As the mother of identical twins, who as children had seemed to communicate as much by telepathy as by the spoken word, I had become quite adept at reading body language and detecting vibes. And there had been vibes aplenty radiating from Jason Conway. He was a deeply worried man and that could only be because, not only had he seen the unnamed man but he probably knew his full name and why he’d died.
I went back to the bench to wait for Mike Sheraton.
Adrian Kings appeared on the terrace to my left, took one look at me, pursed his lips and retreated back inside where I saw him speaking to Rupert Forrester, the managing director. Presently, another member of the racecourse executive came over and asked me what reasons I had for being in a restricted zone.
Kick me when I’m down, why don’t you?
‘No reason,’ I said.
So he asked me to leave the weighing-room area. At least he didn’t tell me to leave the racecourse entirely.
I walked across the parade ring and on towards the Princess Royal Grandstand. In spite of the sunshine, I was desperately chilly and I dug my hands deep into my coat pockets. Always being cold was one of the unfortunate consequences of having lost so much weight and a fresh gust of icy wind made me shiver. I went in search of the nearest warm shelter – the Vestey Bar in the base of the grandstand.
I hadn’t had a single alcoholic drink for many months – far too many calories – but now I found myself standing at the bar swiftly gulping down a double Whisky Mac to ward off both the cold and the awful feeling of helplessness that had gripped me by the throat.

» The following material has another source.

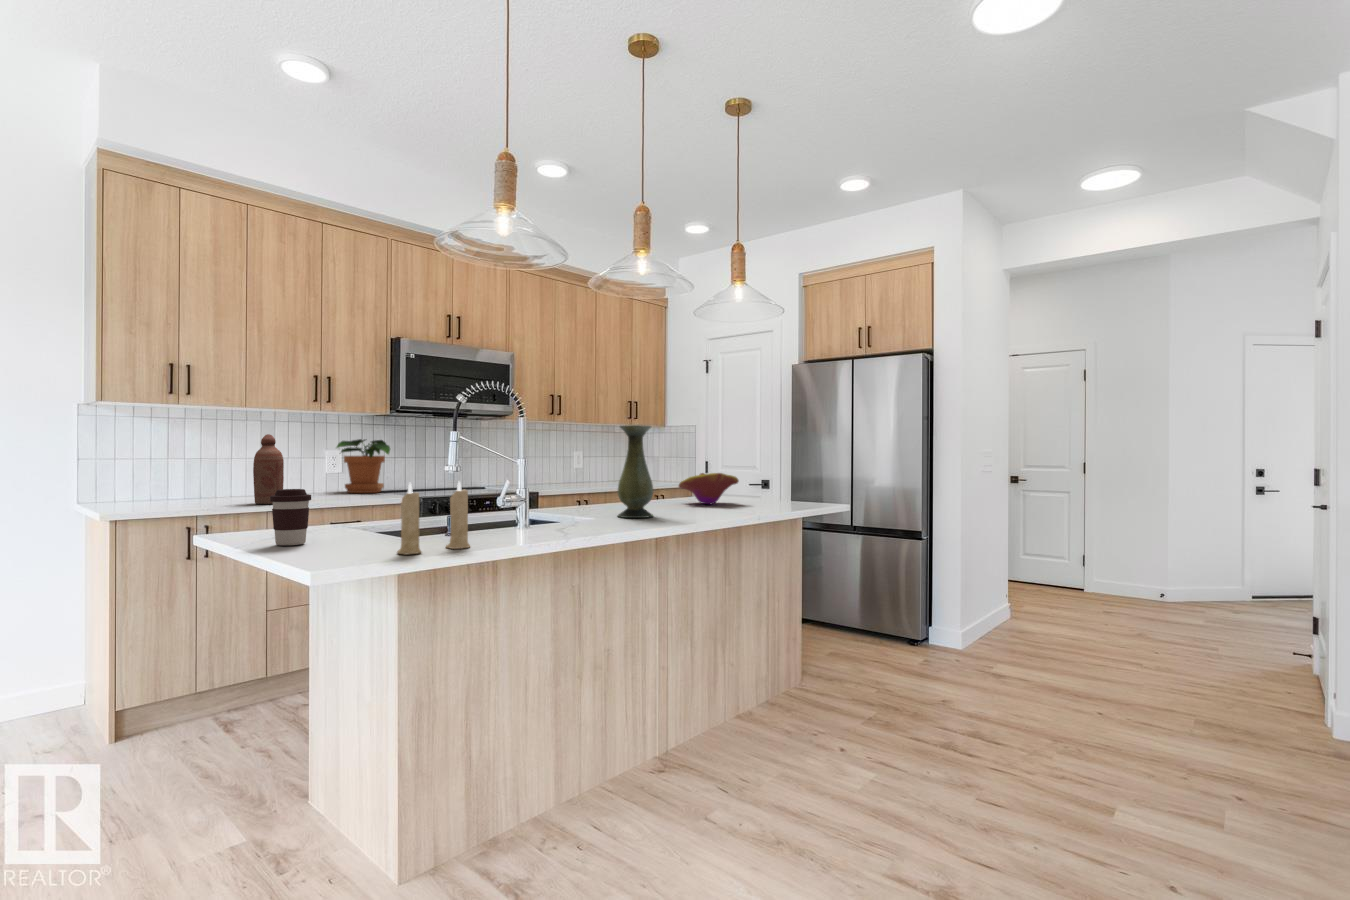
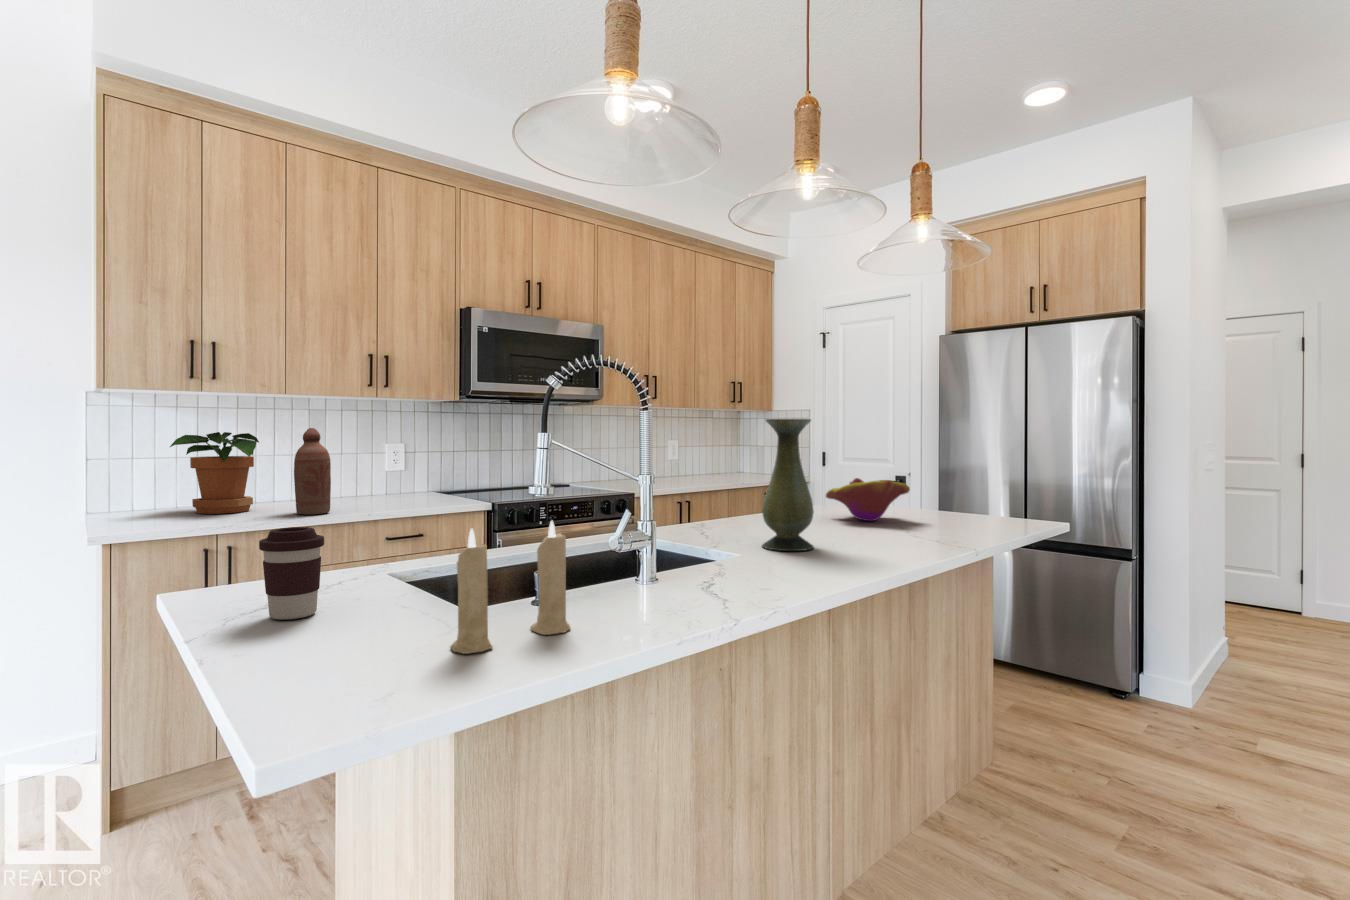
potted plant: present [337,439,390,493] -> present [170,432,259,514]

Living my life over those months had been like walking a tightrope. I’d had to concentrate intensely for every single second in order not to fall off – one way into full-blown anorexia, starvation and death, the other into a hedonistic self-indulgence of drink, drugs and excess leading to massive weight gain and a return to crippling depression. Just being me, and staying as I was now, had become a full-time occupation.
Yet here I was in a bar at barely eleven in the morning, knocking back the whisky and loving the warm glow that enveloped me as a result.

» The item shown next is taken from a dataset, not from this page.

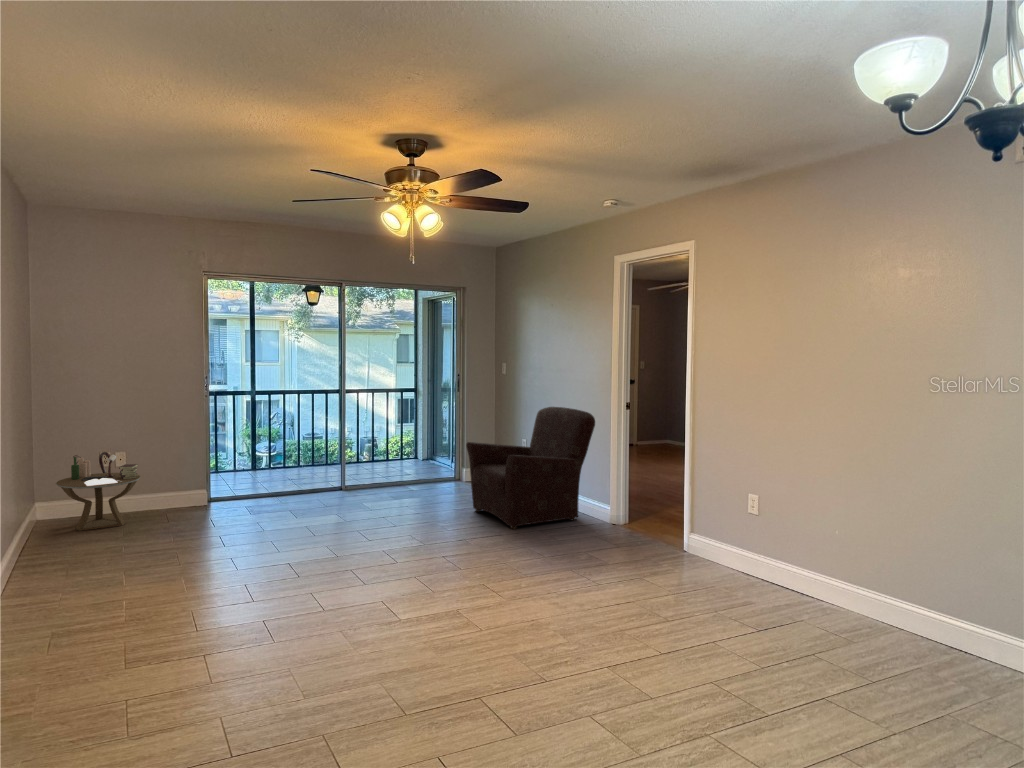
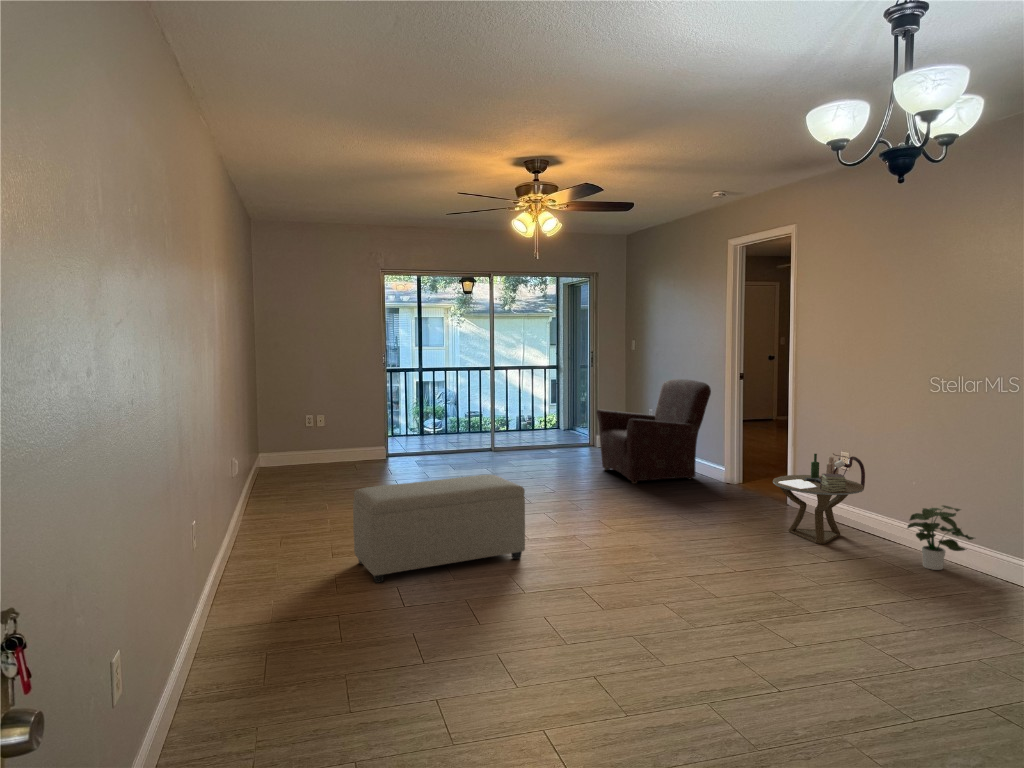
side table: present [56,452,141,531] -> present [773,454,865,544]
ottoman: none [148,547,403,737] -> present [353,475,525,583]
potted plant: none [844,561,922,638] -> present [907,505,974,570]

‘Another double, please,’ I said to the barman, pushing a fresh banknote across the counter towards him.
Part of me wanted him to say, No, no, you’ve already had enough, but instead he took my money and measured two more shots of Dewar’s Finest Scotch Whisky into a fresh tumbler, before splashing in an equal quantity of Stone’s Original Green Ginger Wine.
‘Bugger Adrian Kings,’ I said to myself, lifting the glass in a silent toast before downing its contents in three great gulps.
‘And again,’ I said, sliding the empty glass across the bar top.